Exercise instructions: Pick out the lines below with "stomach" and list them.

Stored data entries:
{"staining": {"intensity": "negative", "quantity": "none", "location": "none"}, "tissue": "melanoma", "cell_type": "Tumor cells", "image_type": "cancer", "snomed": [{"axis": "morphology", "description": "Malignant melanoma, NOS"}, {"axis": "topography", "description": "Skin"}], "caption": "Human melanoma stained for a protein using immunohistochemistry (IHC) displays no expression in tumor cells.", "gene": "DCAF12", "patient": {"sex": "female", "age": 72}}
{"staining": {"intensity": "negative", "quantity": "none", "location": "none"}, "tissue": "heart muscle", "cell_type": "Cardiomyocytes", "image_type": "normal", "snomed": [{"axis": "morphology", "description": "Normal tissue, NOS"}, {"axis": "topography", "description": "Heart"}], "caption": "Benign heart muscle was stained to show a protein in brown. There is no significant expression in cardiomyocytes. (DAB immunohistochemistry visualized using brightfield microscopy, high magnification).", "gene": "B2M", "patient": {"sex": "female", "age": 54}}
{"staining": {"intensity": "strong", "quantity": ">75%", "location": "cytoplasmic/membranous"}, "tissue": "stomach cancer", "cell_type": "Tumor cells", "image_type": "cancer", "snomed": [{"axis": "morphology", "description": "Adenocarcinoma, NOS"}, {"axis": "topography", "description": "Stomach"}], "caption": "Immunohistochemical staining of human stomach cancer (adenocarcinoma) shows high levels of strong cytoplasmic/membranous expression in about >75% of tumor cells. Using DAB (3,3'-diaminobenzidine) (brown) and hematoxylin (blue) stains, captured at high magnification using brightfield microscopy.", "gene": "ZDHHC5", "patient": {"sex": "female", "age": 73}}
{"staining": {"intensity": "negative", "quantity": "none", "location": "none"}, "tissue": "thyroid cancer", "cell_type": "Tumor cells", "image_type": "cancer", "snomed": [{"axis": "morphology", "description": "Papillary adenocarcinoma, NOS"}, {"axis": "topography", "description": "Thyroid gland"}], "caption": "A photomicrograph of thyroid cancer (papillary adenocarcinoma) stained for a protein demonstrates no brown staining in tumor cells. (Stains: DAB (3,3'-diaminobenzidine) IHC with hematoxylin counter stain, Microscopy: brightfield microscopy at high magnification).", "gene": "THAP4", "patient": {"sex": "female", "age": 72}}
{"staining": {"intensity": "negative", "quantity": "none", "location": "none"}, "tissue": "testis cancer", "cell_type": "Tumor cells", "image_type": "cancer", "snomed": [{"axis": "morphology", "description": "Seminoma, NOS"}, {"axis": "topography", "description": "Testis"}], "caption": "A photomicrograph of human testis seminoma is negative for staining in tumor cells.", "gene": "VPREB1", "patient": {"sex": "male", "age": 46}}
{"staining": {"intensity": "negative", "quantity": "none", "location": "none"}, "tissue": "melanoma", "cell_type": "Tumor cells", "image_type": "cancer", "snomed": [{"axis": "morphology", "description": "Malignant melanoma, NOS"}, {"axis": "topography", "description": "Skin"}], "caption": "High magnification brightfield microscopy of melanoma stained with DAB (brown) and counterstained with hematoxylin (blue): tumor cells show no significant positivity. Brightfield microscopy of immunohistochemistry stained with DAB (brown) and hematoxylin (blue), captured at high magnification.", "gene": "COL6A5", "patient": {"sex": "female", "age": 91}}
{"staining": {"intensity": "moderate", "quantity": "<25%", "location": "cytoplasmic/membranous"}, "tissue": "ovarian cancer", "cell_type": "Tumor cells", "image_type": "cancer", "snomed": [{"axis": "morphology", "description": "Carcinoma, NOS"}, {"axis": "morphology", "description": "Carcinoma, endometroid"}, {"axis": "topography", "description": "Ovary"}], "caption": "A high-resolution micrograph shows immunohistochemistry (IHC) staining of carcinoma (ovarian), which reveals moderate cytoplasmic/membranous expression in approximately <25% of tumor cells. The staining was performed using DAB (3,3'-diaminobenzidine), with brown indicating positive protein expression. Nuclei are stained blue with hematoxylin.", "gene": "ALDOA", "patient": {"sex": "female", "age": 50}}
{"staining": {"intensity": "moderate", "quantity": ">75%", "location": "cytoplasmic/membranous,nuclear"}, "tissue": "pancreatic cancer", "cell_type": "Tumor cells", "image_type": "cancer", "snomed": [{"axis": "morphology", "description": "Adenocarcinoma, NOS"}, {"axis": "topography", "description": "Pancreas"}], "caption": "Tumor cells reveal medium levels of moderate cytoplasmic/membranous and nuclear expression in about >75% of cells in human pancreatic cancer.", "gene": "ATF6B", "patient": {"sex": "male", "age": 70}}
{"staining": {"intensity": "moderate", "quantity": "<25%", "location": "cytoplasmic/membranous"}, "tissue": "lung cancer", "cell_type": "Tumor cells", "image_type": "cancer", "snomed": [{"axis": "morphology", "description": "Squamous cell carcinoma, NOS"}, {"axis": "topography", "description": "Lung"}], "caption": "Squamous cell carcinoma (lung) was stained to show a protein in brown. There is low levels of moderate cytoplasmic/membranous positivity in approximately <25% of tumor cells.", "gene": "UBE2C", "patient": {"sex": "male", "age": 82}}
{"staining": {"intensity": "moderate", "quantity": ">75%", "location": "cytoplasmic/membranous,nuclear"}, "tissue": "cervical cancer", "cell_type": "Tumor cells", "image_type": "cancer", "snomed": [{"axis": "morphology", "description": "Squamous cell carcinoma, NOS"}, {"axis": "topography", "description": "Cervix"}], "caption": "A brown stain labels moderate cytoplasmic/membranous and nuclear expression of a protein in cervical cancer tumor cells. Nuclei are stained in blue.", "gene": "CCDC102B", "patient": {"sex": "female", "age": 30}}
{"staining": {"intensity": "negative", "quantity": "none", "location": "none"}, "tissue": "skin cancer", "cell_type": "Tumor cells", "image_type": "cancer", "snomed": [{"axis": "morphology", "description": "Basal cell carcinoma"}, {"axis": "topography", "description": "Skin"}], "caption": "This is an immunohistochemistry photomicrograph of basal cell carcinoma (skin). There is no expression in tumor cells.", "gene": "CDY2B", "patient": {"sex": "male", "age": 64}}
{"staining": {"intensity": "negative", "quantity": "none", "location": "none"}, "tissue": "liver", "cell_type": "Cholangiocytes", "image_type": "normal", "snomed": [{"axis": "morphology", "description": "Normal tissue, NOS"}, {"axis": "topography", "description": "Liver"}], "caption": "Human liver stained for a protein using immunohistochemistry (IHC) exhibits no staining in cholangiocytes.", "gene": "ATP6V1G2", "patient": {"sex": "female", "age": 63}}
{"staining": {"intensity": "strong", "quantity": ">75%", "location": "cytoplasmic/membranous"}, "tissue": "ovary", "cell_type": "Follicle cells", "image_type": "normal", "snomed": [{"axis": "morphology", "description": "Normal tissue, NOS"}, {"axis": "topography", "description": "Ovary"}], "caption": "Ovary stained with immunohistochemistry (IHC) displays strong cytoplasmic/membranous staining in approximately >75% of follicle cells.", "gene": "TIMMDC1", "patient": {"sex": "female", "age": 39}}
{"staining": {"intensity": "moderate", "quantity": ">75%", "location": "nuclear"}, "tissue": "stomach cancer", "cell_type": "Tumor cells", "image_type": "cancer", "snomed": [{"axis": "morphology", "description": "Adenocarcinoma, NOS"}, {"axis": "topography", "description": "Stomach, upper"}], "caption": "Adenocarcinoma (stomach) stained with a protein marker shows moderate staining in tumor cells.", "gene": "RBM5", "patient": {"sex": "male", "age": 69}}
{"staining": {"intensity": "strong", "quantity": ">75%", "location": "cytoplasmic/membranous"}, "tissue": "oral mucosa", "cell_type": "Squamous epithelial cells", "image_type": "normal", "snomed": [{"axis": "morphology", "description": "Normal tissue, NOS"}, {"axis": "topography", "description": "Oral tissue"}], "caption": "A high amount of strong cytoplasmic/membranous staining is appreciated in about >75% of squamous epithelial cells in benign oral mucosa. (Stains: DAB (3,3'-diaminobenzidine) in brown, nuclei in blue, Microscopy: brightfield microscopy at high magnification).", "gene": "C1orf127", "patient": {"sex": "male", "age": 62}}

Response to the exercise:
{"staining": {"intensity": "strong", "quantity": ">75%", "location": "cytoplasmic/membranous"}, "tissue": "stomach cancer", "cell_type": "Tumor cells", "image_type": "cancer", "snomed": [{"axis": "morphology", "description": "Adenocarcinoma, NOS"}, {"axis": "topography", "description": "Stomach"}], "caption": "Immunohistochemical staining of human stomach cancer (adenocarcinoma) shows high levels of strong cytoplasmic/membranous expression in about >75% of tumor cells. Using DAB (3,3'-diaminobenzidine) (brown) and hematoxylin (blue) stains, captured at high magnification using brightfield microscopy.", "gene": "ZDHHC5", "patient": {"sex": "female", "age": 73}}
{"staining": {"intensity": "moderate", "quantity": ">75%", "location": "nuclear"}, "tissue": "stomach cancer", "cell_type": "Tumor cells", "image_type": "cancer", "snomed": [{"axis": "morphology", "description": "Adenocarcinoma, NOS"}, {"axis": "topography", "description": "Stomach, upper"}], "caption": "Adenocarcinoma (stomach) stained with a protein marker shows moderate staining in tumor cells.", "gene": "RBM5", "patient": {"sex": "male", "age": 69}}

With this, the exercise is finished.